**Exercise details:** Could the records be returned exactly, with the pictures left out?

Stored data entries
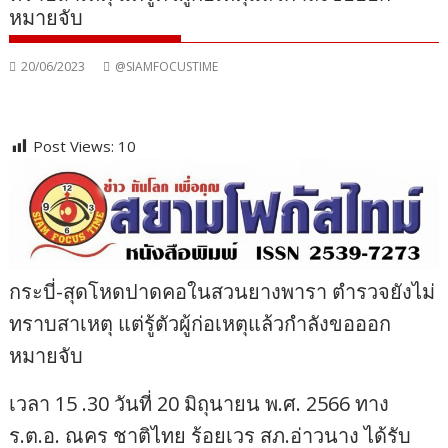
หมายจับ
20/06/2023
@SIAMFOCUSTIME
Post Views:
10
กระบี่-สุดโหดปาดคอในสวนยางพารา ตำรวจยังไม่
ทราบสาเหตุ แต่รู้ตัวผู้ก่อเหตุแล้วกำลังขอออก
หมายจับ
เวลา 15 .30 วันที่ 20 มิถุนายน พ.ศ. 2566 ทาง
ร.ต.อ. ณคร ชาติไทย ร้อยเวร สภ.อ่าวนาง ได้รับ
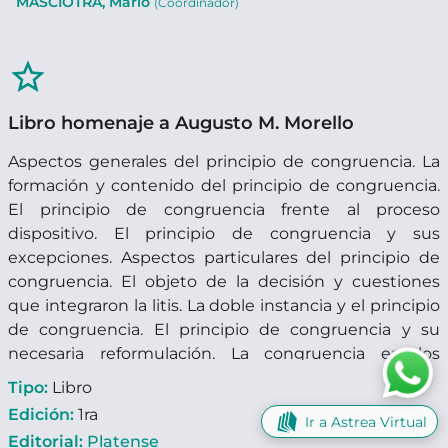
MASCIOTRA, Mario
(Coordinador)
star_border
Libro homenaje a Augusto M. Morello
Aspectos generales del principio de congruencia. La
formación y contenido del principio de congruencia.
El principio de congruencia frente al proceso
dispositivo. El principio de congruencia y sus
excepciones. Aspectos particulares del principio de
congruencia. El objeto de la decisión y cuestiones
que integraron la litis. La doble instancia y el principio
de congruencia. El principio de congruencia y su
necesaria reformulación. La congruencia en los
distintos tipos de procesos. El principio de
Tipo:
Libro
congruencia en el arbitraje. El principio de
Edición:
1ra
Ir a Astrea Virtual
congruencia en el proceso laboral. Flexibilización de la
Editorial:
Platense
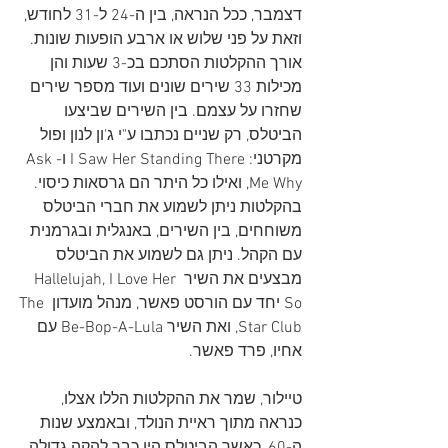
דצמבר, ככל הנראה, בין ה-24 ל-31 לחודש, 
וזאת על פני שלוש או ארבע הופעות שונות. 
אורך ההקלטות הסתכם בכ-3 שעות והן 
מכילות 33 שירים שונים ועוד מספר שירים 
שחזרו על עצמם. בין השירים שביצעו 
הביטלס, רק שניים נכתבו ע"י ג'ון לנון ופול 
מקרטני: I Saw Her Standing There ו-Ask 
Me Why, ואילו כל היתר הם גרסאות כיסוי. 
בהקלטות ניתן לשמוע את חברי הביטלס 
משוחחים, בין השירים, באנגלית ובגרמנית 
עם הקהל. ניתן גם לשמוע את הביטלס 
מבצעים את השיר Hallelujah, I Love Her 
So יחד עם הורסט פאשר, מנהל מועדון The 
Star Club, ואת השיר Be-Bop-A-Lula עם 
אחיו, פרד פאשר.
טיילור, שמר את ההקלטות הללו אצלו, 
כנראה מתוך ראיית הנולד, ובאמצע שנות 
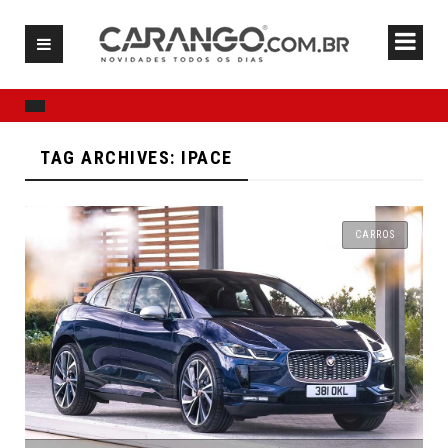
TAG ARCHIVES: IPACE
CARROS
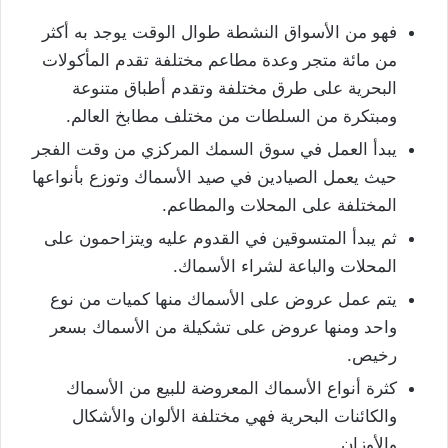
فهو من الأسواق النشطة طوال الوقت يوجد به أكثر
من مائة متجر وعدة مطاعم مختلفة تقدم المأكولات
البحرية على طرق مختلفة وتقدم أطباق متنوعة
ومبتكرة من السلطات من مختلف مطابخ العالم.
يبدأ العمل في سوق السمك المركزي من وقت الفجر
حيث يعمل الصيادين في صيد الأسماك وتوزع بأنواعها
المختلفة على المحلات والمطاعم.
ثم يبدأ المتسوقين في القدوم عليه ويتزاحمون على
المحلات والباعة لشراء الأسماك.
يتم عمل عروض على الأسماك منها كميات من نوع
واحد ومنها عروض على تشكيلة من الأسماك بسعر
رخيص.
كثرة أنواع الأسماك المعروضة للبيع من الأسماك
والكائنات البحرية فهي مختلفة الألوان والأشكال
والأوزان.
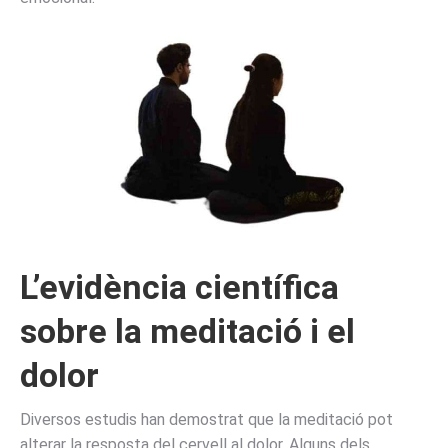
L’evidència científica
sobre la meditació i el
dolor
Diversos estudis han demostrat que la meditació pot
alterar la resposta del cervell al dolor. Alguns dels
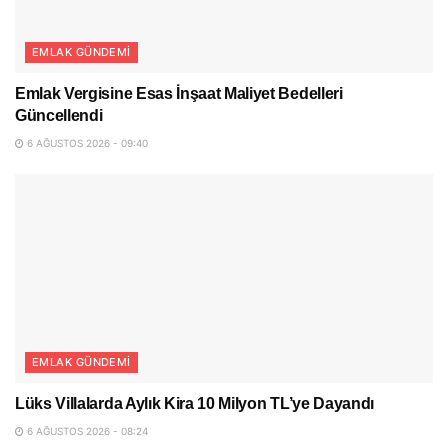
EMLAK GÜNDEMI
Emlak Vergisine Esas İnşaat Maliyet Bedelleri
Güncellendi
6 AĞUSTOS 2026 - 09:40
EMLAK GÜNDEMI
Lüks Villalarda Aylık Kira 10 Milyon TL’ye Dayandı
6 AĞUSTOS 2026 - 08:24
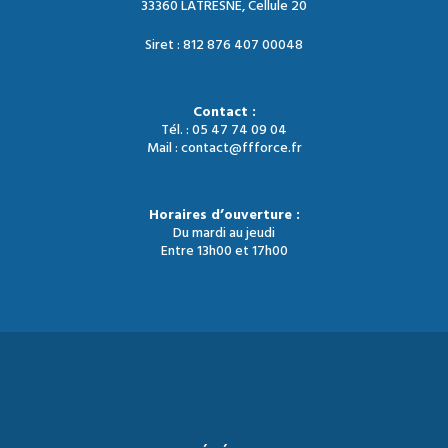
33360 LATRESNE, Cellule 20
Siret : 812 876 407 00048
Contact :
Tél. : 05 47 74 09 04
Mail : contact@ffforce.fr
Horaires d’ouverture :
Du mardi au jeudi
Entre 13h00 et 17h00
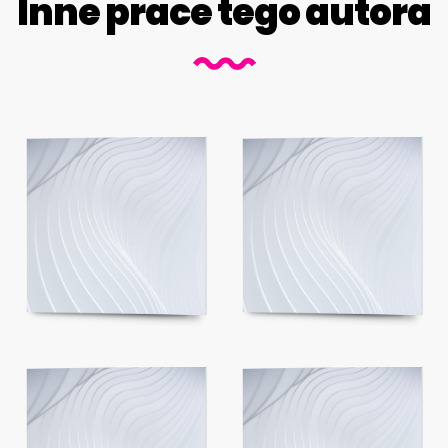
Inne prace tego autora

**Your response:**
หมายจับ
20/06/2023
@SIAMFOCUSTIME
Post Views:
10
กระบี่-สุดโหดปาดคอในสวนยางพารา ตำรวจยังไม่
ทราบสาเหตุ แต่รู้ตัวผู้ก่อเหตุแล้วกำลังขอออก
หมายจับ
เวลา 15 .30 วันที่ 20 มิถุนายน พ.ศ. 2566 ทาง
ร.ต.อ. ณคร ชาติไทย ร้อยเวร สภ.อ่าวนาง ได้รับ
MASCIOTRA, Mario
(Coordinador)
star_border
Libro homenaje a Augusto M. Morello
Aspectos generales del principio de congruencia. La
formación y contenido del principio de congruencia.
El principio de congruencia frente al proceso
dispositivo. El principio de congruencia y sus
excepciones. Aspectos particulares del principio de
congruencia. El objeto de la decisión y cuestiones
que integraron la litis. La doble instancia y el principio
de congruencia. El principio de congruencia y su
necesaria reformulación. La congruencia en los
distintos tipos de procesos. El principio de
Tipo:
Libro
congruencia en el arbitraje. El principio de
Edición:
1ra
Ir a Astrea Virtual
congruencia en el proceso laboral. Flexibilización de la
Editorial:
Platense
דצמבר, ככל הנראה, בין ה-24 ל-31 לחודש, 
וזאת על פני שלוש או ארבע הופעות שונות. 
אורך ההקלטות הסתכם בכ-3 שעות והן 
מכילות 33 שירים שונים ועוד מספר שירים 
שחזרו על עצמם. בין השירים שביצעו 
הביטלס, רק שניים נכתבו ע"י ג'ון לנון ופול 
מקרטני: I Saw Her Standing There ו-Ask 
Me Why, ואילו כל היתר הם גרסאות כיסוי. 
בהקלטות ניתן לשמוע את חברי הביטלס 
משוחחים, בין השירים, באנגלית ובגרמנית 
עם הקהל. ניתן גם לשמוע את הביטלס 
מבצעים את השיר Hallelujah, I Love Her 
So יחד עם הורסט פאשר, מנהל מועדון The 
Star Club, ואת השיר Be-Bop-A-Lula עם 
אחיו, פרד פאשר.
טיילור, שמר את ההקלטות הללו אצלו, 
כנראה מתוך ראיית הנולד, ובאמצע שנות 
TAG ARCHIVES: IPACE
CARROS
فهو من الأسواق النشطة طوال الوقت يوجد به أكثر
من مائة متجر وعدة مطاعم مختلفة تقدم المأكولات
البحرية على طرق مختلفة وتقدم أطباق متنوعة
ومبتكرة من السلطات من مختلف مطابخ العالم.
يبدأ العمل في سوق السمك المركزي من وقت الفجر
حيث يعمل الصيادين في صيد الأسماك وتوزع بأنواعها
المختلفة على المحلات والمطاعم.
ثم يبدأ المتسوقين في القدوم عليه ويتزاحمون على
المحلات والباعة لشراء الأسماك.
يتم عمل عروض على الأسماك منها كميات من نوع
واحد ومنها عروض على تشكيلة من الأسماك بسعر
رخيص.
كثرة أنواع الأسماك المعروضة للبيع من الأسماك
والكائنات البحرية فهي مختلفة الألوان والأشكال
والأوزان.
L’evidència científica
sobre la meditació i el
dolor
Diversos estudis han demostrat que la meditació pot
alterar la resposta del cervell al dolor. Alguns dels
EMLAK GÜNDEMI
Emlak Vergisine Esas İnşaat Maliyet Bedelleri
Güncellendi
6 AĞUSTOS 2026 - 09:40
EMLAK GÜNDEMI
Lüks Villalarda Aylık Kira 10 Milyon TL’ye Dayandı
6 AĞUSTOS 2026 - 08:24
33360 LATRESNE, Cellule 20
Siret : 812 876 407 00048
Contact :
Tél. : 05 47 74 09 04
Mail : contact@ffforce.fr
Horaires d’ouverture :
Du mardi au jeudi
Entre 13h00 et 17h00
Inne prace tego autora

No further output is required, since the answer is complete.